Многие из «розановских» мотивов найдут свое продолжение в литературе эмиграции 20–30-х годов. Ситуация, в которой существовала литература эмиграции (речь прежде всего идет о русской диаспоре в Париже), в отдельных чертах напоминала эпоху 1870-х, когда выражение «человеческий документ» благодаря французским натуралистам только-только вошло в языковой арсенал русской критики. Русские парижские писатели стремились к тесному контакту с западной и, в частности, французской литературой, где снова становится актуальным это понятие — Юрий Мандельштам в одной из своих рецензий называет его «терминологией, которая сейчас в чести»[795]. Вместе с тем возникает и исторический интерес к эпохе Золя[796]. Нужно подчеркнуть, что из всего спектра поэтики натурализма востребованной оказалась именно та линия, которая уверенно стала называться в 20–30-е годы «документальностью», и выражение «человеческий документ» в самом широком смысле применялось для описаний этого заново осознаваемого стиля. В возвращающейся литературной моде видоизмененно отразились черты прошлых эпох. Вновь в это время большую роль стал играть мотив памяти. Сама логика развития мнемонических образов приводила к совпадениям с топикой Тэна. Снова появляется образ писателя-историка, собирающего документы для «хроники дня». Он, как и подразумеваемый «историк» у Тэна, спасается от забвения: память «дырява» и «бесследно процеживает не только давнее, но и вчерашний день»[797]. Однако образ наблюдателя, бывший общим местом в эпоху «золаистов», трансформируясь, утрачивает естественно-научные подтексты, которые были достаточно сильны, в том числе и в работах Тэна. «Наблюдателя» (ученого) сменяет образ «свидетеля» (очевидца). «Мы можем быть только летописцами, — писал Мих. Осоргин, — и подготовлять материал для будущих писательских поколений. <…> И они, не обремененные хроникой дня, ощутят потребность в вымысле, украшающем искусство, в сладкой небыли и многоцветной неправде. Мы, свидетели истории, этого творческого счастья лишены»[798].

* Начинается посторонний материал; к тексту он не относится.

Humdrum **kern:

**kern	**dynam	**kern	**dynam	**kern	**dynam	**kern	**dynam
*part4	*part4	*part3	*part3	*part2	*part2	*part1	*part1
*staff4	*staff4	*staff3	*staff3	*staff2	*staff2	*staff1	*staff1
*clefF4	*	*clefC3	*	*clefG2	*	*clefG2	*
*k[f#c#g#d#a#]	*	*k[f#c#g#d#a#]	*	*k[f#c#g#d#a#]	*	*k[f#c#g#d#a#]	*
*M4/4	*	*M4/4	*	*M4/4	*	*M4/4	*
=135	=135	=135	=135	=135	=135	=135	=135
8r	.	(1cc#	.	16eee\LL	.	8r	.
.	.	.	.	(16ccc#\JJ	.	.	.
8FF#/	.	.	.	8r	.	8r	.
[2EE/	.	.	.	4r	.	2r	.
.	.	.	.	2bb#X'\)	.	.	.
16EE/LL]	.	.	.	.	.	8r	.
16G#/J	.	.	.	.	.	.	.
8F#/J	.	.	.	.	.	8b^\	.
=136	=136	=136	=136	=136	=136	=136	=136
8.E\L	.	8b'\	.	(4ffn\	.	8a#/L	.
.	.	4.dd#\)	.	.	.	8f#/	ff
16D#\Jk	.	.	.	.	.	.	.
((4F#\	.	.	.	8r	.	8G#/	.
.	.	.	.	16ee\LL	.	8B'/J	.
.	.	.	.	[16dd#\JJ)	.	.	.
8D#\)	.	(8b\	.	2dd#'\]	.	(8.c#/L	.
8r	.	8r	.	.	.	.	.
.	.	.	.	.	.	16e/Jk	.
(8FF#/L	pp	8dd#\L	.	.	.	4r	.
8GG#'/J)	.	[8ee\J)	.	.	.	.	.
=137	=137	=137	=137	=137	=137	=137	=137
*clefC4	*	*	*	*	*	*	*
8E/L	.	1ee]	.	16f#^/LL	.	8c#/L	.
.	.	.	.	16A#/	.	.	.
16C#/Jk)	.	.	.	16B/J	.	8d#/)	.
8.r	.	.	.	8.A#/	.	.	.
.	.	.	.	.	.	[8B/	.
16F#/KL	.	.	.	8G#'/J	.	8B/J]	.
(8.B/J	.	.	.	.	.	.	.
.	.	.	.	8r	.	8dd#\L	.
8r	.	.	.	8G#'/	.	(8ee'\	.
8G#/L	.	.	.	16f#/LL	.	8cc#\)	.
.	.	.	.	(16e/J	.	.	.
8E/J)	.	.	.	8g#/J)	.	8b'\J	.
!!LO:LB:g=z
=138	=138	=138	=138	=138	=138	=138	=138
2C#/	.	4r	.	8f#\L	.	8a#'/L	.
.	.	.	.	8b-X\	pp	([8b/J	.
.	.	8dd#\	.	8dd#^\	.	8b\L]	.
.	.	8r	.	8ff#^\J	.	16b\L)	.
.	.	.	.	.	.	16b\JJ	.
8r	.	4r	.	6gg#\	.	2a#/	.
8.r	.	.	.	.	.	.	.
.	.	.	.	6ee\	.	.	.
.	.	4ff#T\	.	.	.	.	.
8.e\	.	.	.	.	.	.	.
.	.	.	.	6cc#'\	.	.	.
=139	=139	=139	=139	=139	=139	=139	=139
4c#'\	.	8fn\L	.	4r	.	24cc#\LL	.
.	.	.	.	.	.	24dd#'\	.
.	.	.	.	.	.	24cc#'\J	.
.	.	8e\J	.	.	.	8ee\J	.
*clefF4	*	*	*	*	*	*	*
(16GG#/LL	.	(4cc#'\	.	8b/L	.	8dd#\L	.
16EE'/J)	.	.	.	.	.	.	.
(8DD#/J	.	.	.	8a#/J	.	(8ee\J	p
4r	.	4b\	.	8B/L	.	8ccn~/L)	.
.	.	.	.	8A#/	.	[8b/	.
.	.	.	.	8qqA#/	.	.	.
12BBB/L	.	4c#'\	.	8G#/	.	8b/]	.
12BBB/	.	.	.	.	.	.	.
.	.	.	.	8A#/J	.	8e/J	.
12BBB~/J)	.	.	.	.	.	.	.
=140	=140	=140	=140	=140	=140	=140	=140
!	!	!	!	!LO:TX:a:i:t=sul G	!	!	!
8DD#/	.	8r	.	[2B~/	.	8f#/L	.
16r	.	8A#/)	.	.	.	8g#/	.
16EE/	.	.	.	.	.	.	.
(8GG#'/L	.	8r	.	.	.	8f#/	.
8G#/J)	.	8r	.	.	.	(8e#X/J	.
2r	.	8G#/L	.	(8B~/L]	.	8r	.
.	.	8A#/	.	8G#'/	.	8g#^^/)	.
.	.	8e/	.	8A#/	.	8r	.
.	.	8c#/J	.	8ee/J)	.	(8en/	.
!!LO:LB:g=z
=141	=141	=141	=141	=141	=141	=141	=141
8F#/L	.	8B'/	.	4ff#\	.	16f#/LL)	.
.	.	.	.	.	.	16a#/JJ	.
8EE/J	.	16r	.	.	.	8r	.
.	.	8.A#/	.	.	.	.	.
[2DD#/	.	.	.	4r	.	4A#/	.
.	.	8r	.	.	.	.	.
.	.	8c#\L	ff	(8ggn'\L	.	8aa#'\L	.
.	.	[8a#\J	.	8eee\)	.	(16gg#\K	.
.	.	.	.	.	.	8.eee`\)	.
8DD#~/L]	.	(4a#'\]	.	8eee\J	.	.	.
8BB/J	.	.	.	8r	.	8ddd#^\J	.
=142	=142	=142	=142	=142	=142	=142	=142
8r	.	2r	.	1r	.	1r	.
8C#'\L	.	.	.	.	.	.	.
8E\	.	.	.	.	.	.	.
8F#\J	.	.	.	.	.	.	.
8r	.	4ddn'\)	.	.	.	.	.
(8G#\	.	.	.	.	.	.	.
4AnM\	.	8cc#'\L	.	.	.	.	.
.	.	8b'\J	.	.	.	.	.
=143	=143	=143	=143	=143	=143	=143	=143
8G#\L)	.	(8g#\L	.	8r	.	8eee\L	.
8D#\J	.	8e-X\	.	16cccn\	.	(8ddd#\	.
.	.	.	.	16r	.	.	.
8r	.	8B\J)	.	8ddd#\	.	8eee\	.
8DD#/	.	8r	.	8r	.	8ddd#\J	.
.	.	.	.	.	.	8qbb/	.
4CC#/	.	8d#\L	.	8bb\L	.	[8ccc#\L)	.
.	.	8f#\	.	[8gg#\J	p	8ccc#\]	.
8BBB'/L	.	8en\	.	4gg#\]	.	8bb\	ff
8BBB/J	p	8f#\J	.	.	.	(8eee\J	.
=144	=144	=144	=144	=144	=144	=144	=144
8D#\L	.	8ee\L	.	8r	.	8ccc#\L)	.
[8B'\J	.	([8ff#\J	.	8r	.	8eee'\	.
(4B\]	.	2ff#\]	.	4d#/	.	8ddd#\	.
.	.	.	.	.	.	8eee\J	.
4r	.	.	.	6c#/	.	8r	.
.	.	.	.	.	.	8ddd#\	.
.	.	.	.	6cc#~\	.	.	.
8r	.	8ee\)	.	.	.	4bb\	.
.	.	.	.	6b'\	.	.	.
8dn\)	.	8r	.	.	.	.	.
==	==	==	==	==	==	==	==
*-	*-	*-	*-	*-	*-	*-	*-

На материале западной литературы наиболее последовательно тему «документализма» освещал Ю. Мандельштам[799]. Писатель, который сам создавал «человеческие документы» или повсюду за ними охотился, подобно герою рассказа А. Гингера «Вечер на вокзале»[800], остро интересовал критику тех лет. Спор о нем стал одной из тем хорошо известной полемики между В. Ходасевичем и Г. Адамовичем[801].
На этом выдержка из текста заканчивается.